How much rent can you get for your investment? Keen to know how much monthly profit you can obtain from your rental unit?
There is no hiding the fact that a rental property offers an investor numerous benefits. From a recurring monthly income to diversification of your portfolio, rental properties are a sure-fire way of building wealth over time. The key question many often ask where rental properties are concerned is how much rent can you get for your investment?
1. Rent price guidelines
First and foremost, you can’t charge whatever you feel like charging. That’s not how it works. The rent you charge is determined by your property’s market value. The rent is a percentage of this home value. The stipulated range for rent is that it should be somewhere between 0.8 and 2% of your investment’s value. Thus, if your rental property is worth $250,000 then you’re well within your rights to charge an amount between $2,000 and $5,000 per month.
2. Home aspects that influence rent
If your property has extra features or you’ve made significant modifications that improve the standard of living in the house, then these may be reflected in the monthly rent you charge. In addition, apartments or homes that boast garden views or have their own backyards will more often than not command a little more than those that do not. If your apartment is also on a higher floor then it will be extremely desirable – this is of course if there is an elevator in the building!

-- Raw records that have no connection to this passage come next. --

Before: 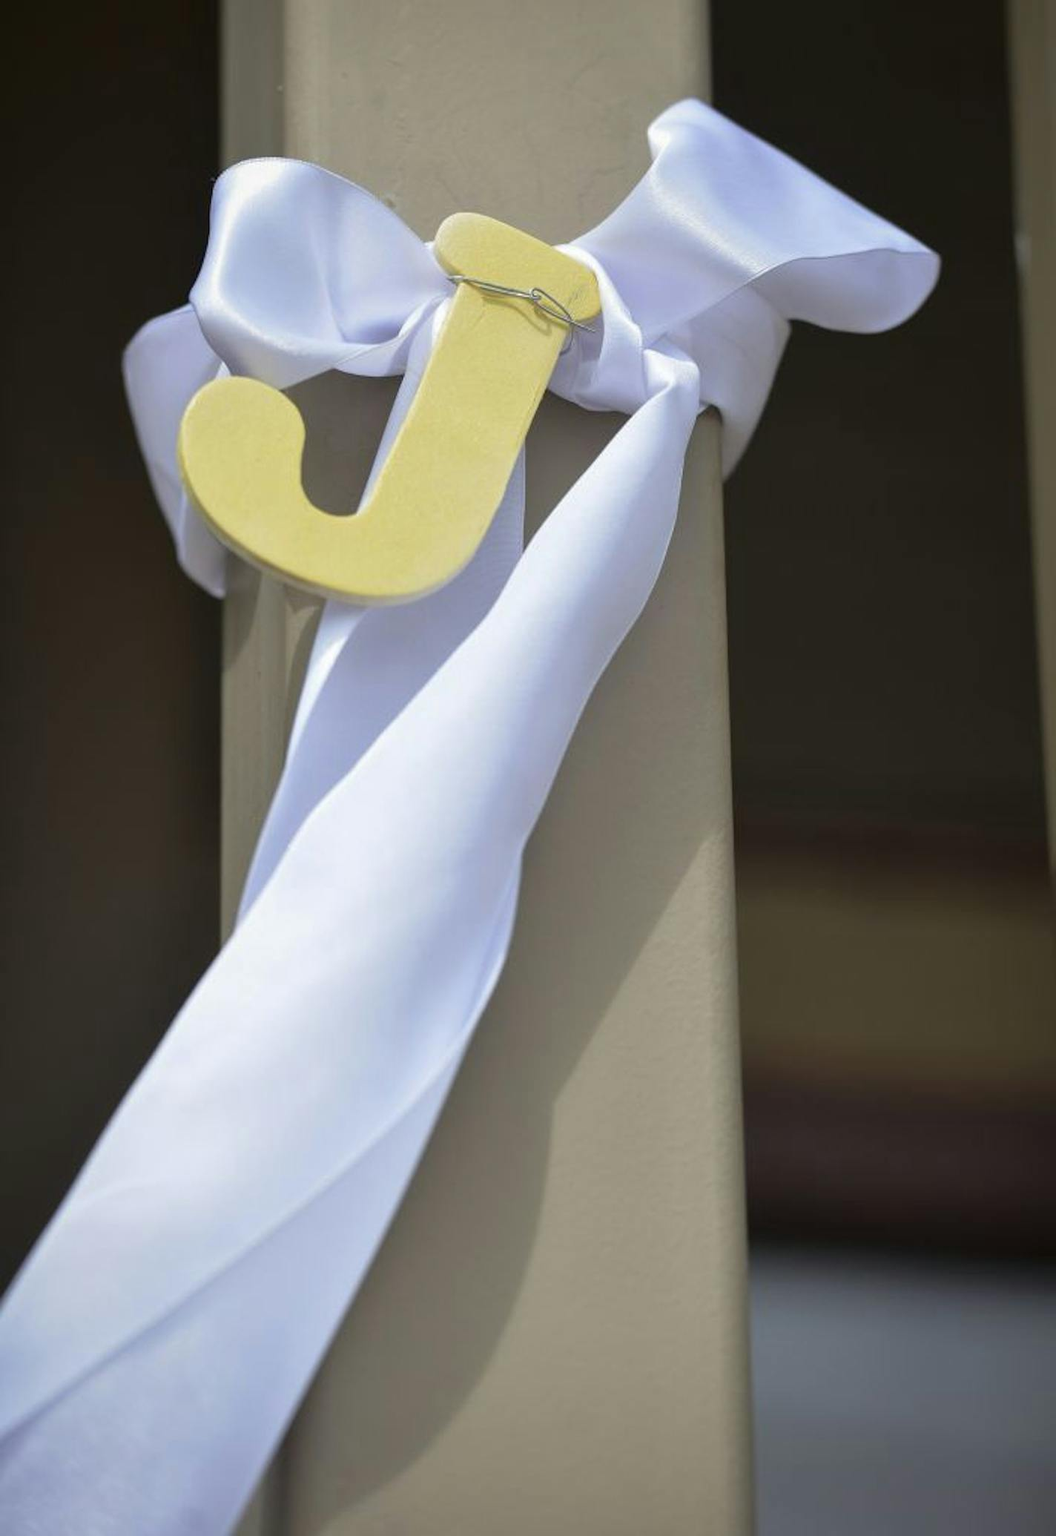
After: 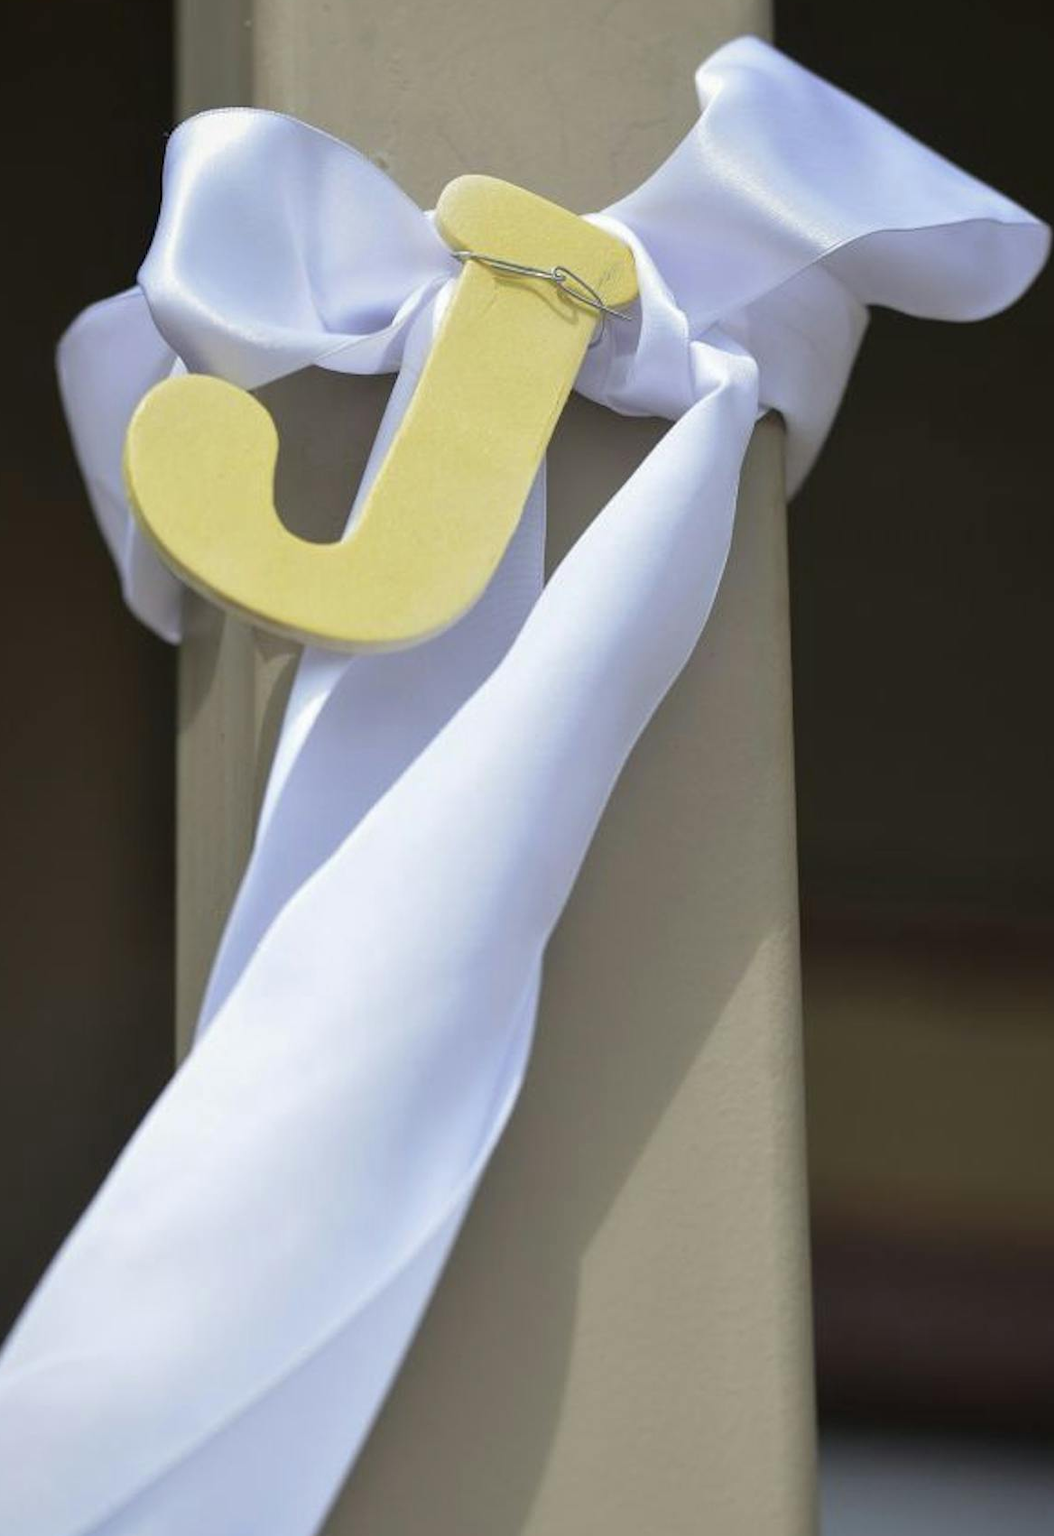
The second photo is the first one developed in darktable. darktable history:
crop and rotate: left 7.249%, top 4.507%, right 10.588%, bottom 13.268%
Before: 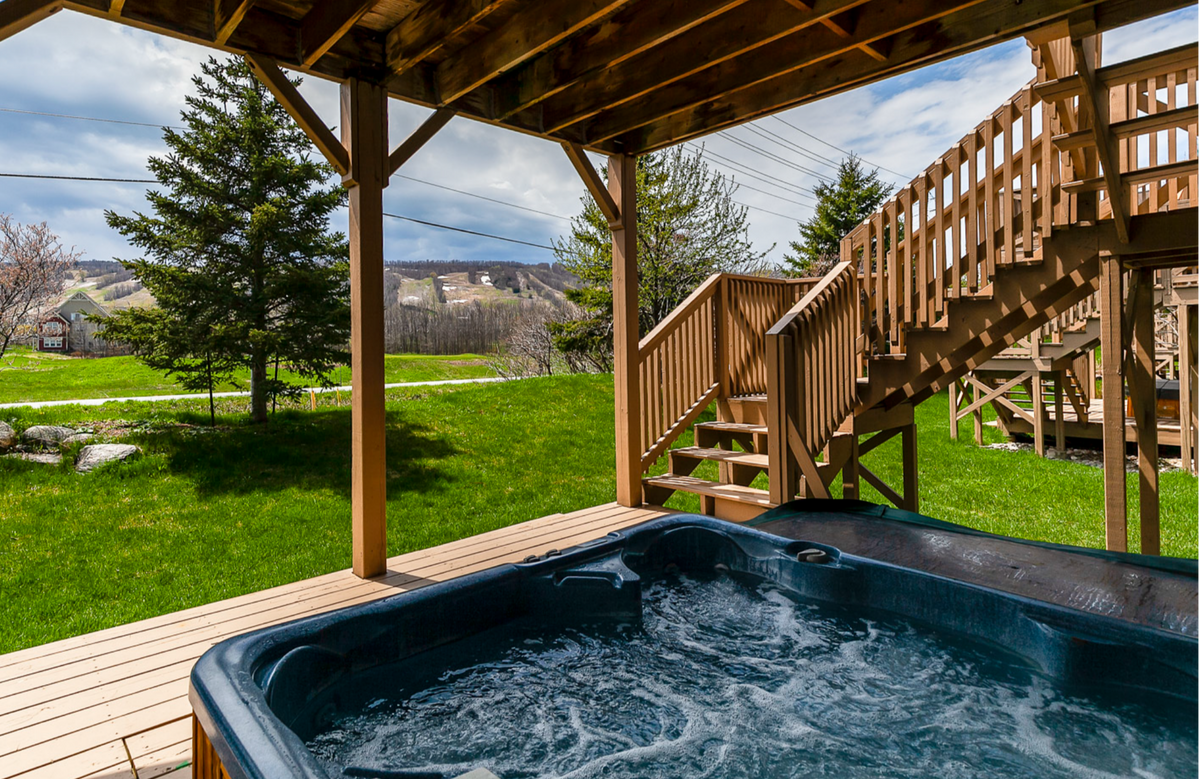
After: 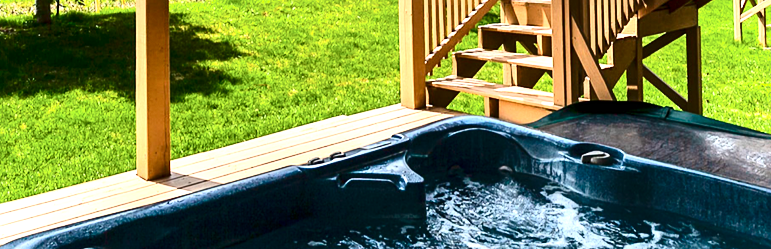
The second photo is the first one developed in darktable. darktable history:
contrast brightness saturation: contrast 0.28
exposure: black level correction 0, exposure 1.5 EV, compensate highlight preservation false
crop: left 18.091%, top 51.13%, right 17.525%, bottom 16.85%
sharpen: amount 0.2
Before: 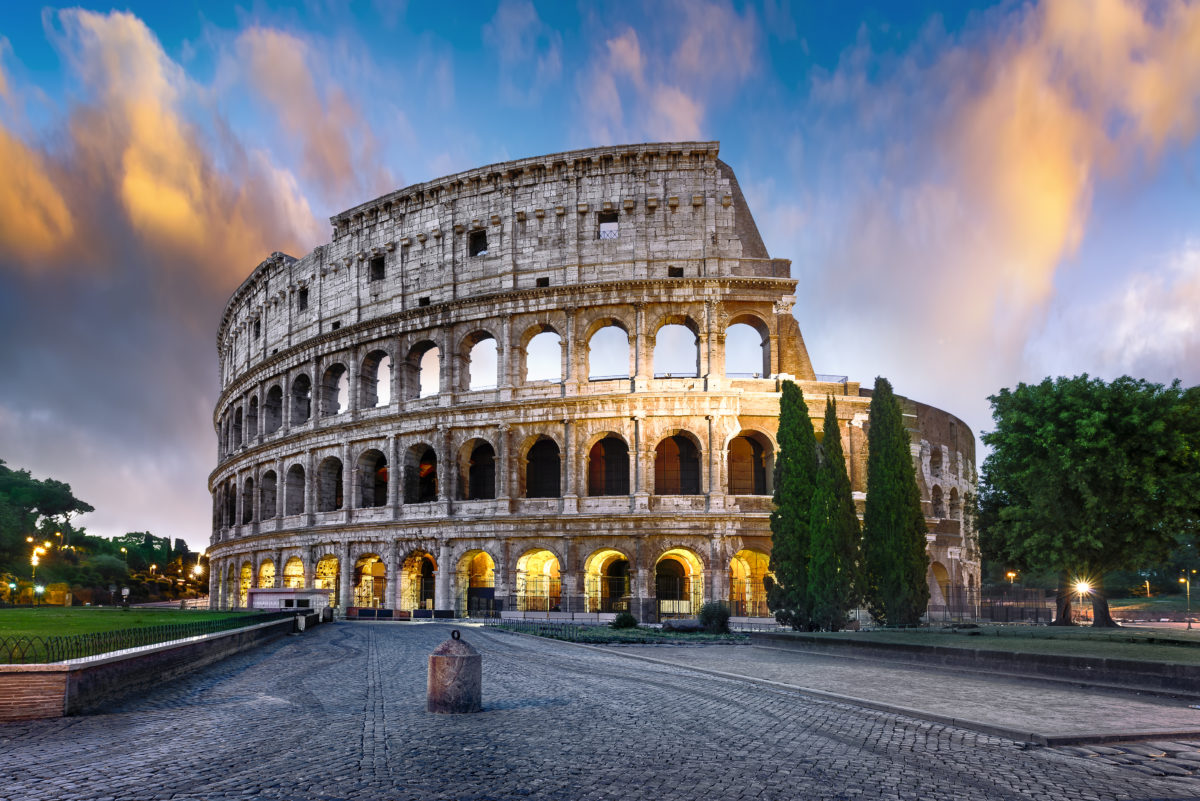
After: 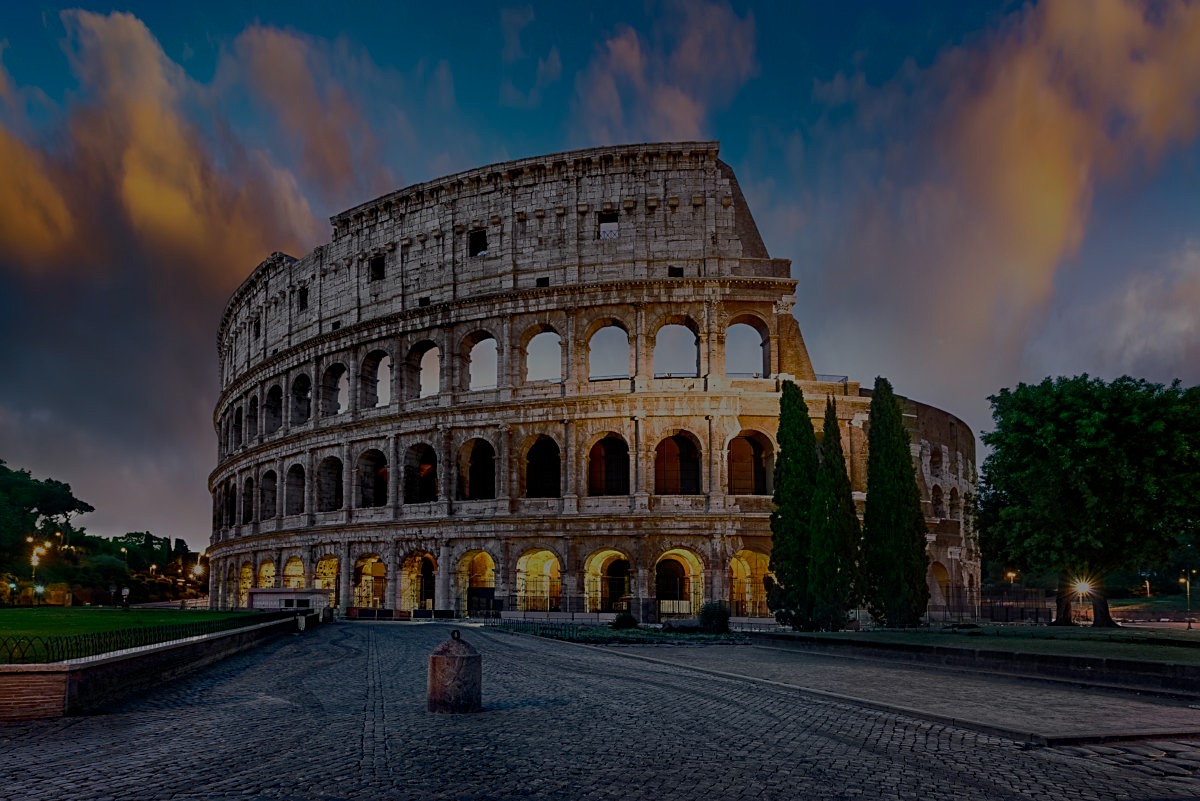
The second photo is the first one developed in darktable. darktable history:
white balance: emerald 1
exposure: black level correction 0.001, exposure 0.5 EV, compensate exposure bias true, compensate highlight preservation false
base curve: curves: ch0 [(0, 0) (0.595, 0.418) (1, 1)], preserve colors none
sharpen: on, module defaults
haze removal: compatibility mode true, adaptive false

3. What your rent should reflect
When you’re trying to decide which percentage you should settle for between the recommended 0.8 to 2%, the figure you opt for should cover the following:
- The monthly mortgage repayment amount you agreed to with the bank
- Regular maintenance and occasional repairs to be made on the property
- Monthly utilities and property insurance
- Potential eviction costs and security deposit
- Monthly property taxes
After you’ve factored all these things in, the remaining amount is the profit you can expect to make every month from your investment.
4. Other things about rent to know
Another good way to establish what a fair amount to charge will be is to see what other investors and or landlords have set in terms of rent for properties in the same neighborhood and area as your own. This will give you a good ball park figure to work with. In addition, you should look at homes or apartments that are similar to yours and have the same number of bedrooms and bathrooms.
5. Familiarize yourself with the rent laws
If this is your first investment you might want to get yourself acquainted with the respective rent laws in your state. This includes the Landlord Tenant Laws too. By joining the American Apartment Owner’s Association, you’ll get access to help on lease agreements, tenant screenings and other valuable information that might not be readily available elsewhere. You can also find information according to the state that you live in. This makes it very easy for you to make informed decisions.
Do the Math first before buying your property
One of the fundamentals to making good money from your rental property is to do your Math at the beginning before you purchase the property. This includes determining the potential rent and figuring how much the monthly profit you can make is. Any investor knows that the real money is made when you purchase the property. So, do your due diligence thoroughly.